I pulled up to it and clipped the Bulldog. I then placed an axe in the crack. Lovely placement. I pulled up and hooked an axe out left for balance, a frozen mossy crack allowing a half hook/torque placement which allowed me to replace my right hand axe higher up the crack. From this point, i moved up on a couple of small rock rails and a high foot move into the crack. I felt a bit sketchy and my gear (the bulldog) was at the base of the crack so i would have hit the ledge below without doubt.
For some unknown reason to, i had Thin Lizzys' 'Hero and the Madman' going around and around in my head. "Those that knew you, always said you'd go far. Are you the one whom i think you are? ...Oh, are you the hero? ...Oh, are you the madman?...Oh, are you the Hero? .. Oh, are you the madman?... The madman climbed the steeple spire..." and so on!
I thew an axe to the top and rather un-expectedly hit some unfrozen turf... great (f**k) i thought. I tried again and once again, shit turf. Up to this point the turf was fine, not rock solid but fine. Why now was it dodgy. I thew again and felt the unmistakeable placement of an axe into hardturf, with the added bonus of possibly a rock embedded in the turf. Sweet.

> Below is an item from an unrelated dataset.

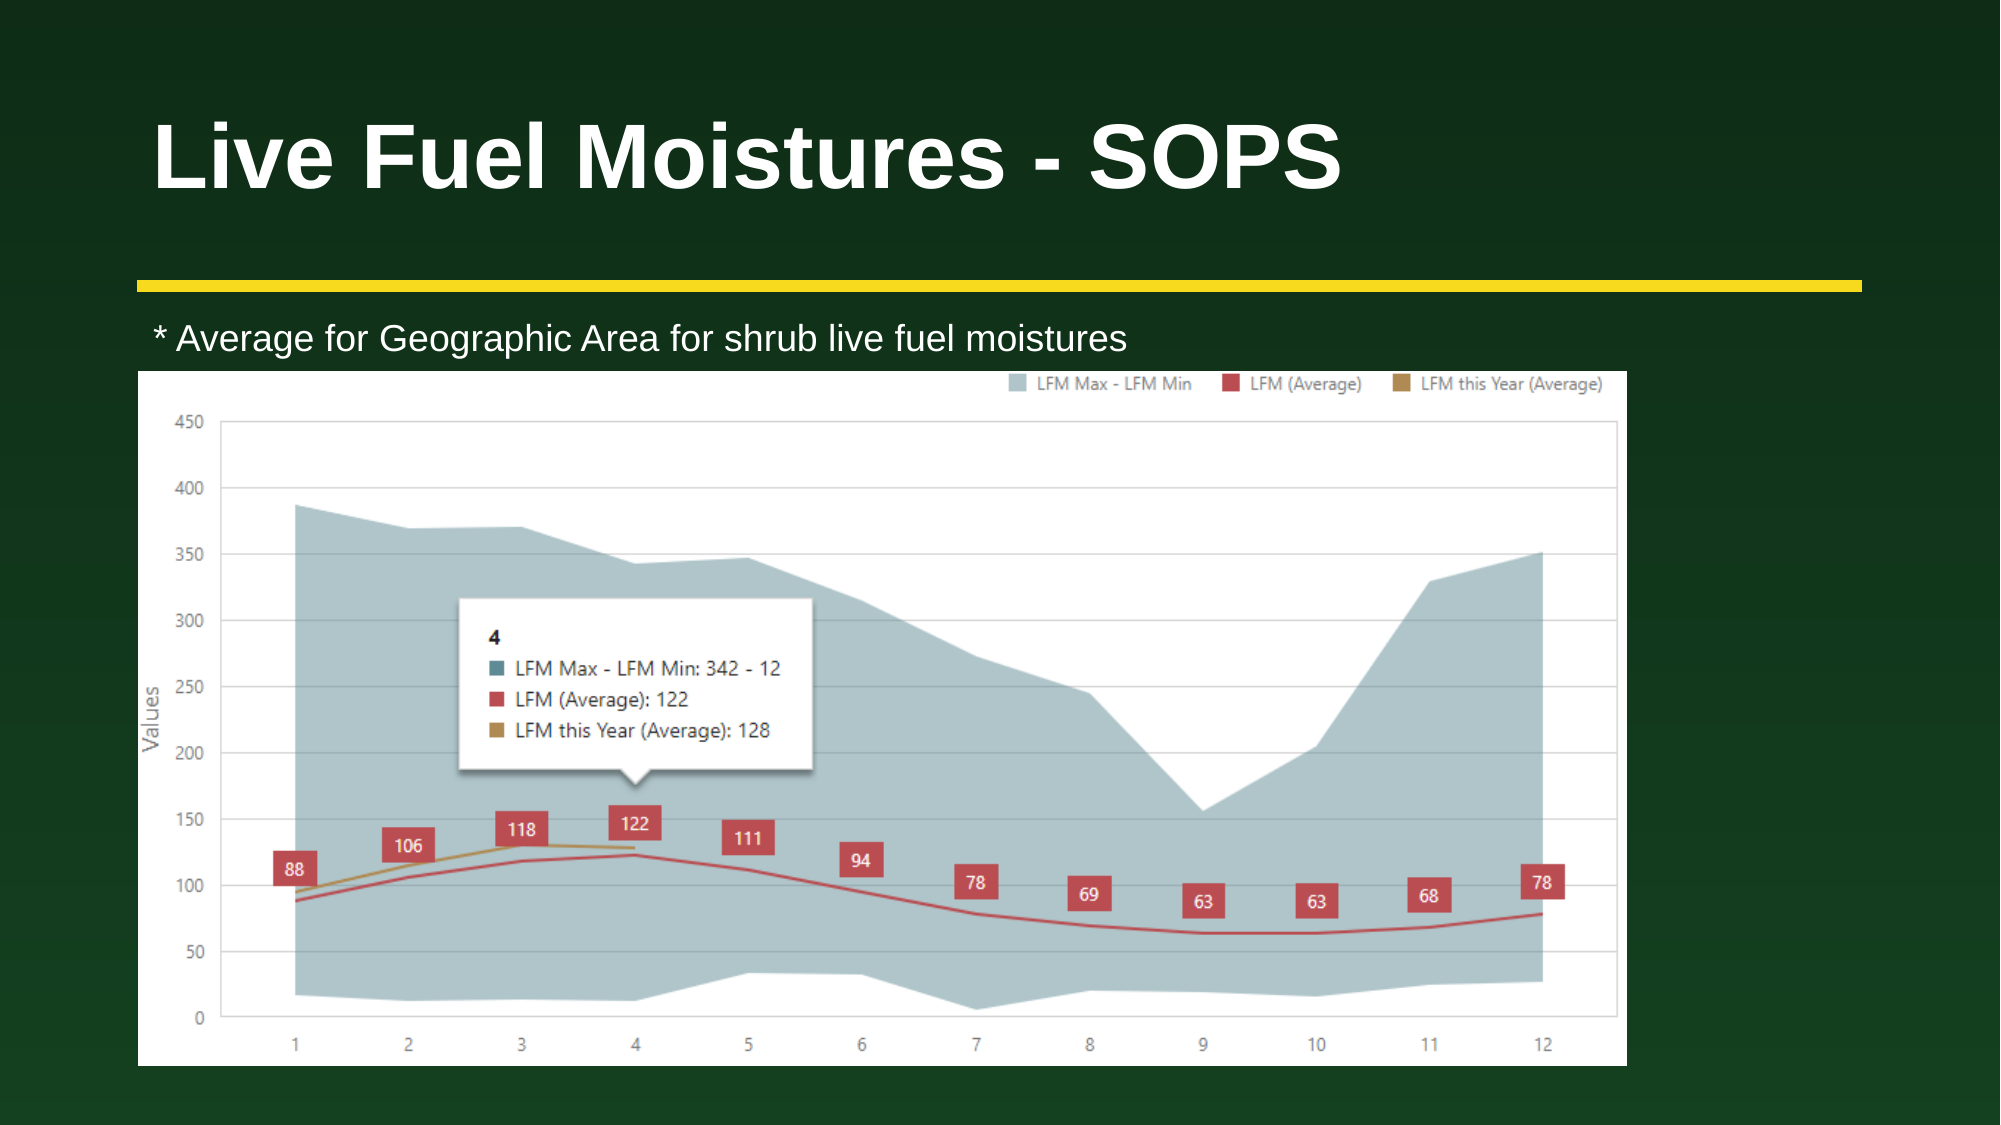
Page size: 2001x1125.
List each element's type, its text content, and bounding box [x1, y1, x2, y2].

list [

Big pull into the powder above and then romped up to a spike belay. Due to Nick forgetting his belay plate (Ohhhh what terrible memories) i was belaying Nick using Italian hitches on two Krabs. It was a bit of a pain!

I decided, seeing as i didnt truly know the pitches difficulties i would lead again, just incase. Anyway, the rockfax description said 50metres to the top of the difficulties, this was the second pitch probably around 70 metres from the base.
At the top of the 3rd pitch was the halfway col, where the second ridge led to the top. Apparently grade II, we discussed whether to continue, but in the end the strong wind and the fact descents down snow was somewhat sketchy due to the windslab, i decided to head-off the right hand side, back to the rucksacks.
I didn't really feel it was a good choice to keep climbing as it would only be sensible to pitch it with Nick, but using an Italian hitch on halfropes up was just an annoyance. Never mind, i was happy to do the first ridge and the fact it took 3 pitches was an added benefit. Nick said his back was causing him some discomfort as well so i was happy with my decision.
A damn good effort from Nick anyhow, he didn't fall off and belayed well, the whole situation is somewhat different to summer trad.
End of all things, is that the route is well worth doing! A gem of a route at the head of Deepdale and although it is well worth a visit in its own right, it is worth baring in mind, if you happen to be heading up to do Pendulum Ridge and it's got a few parties on it!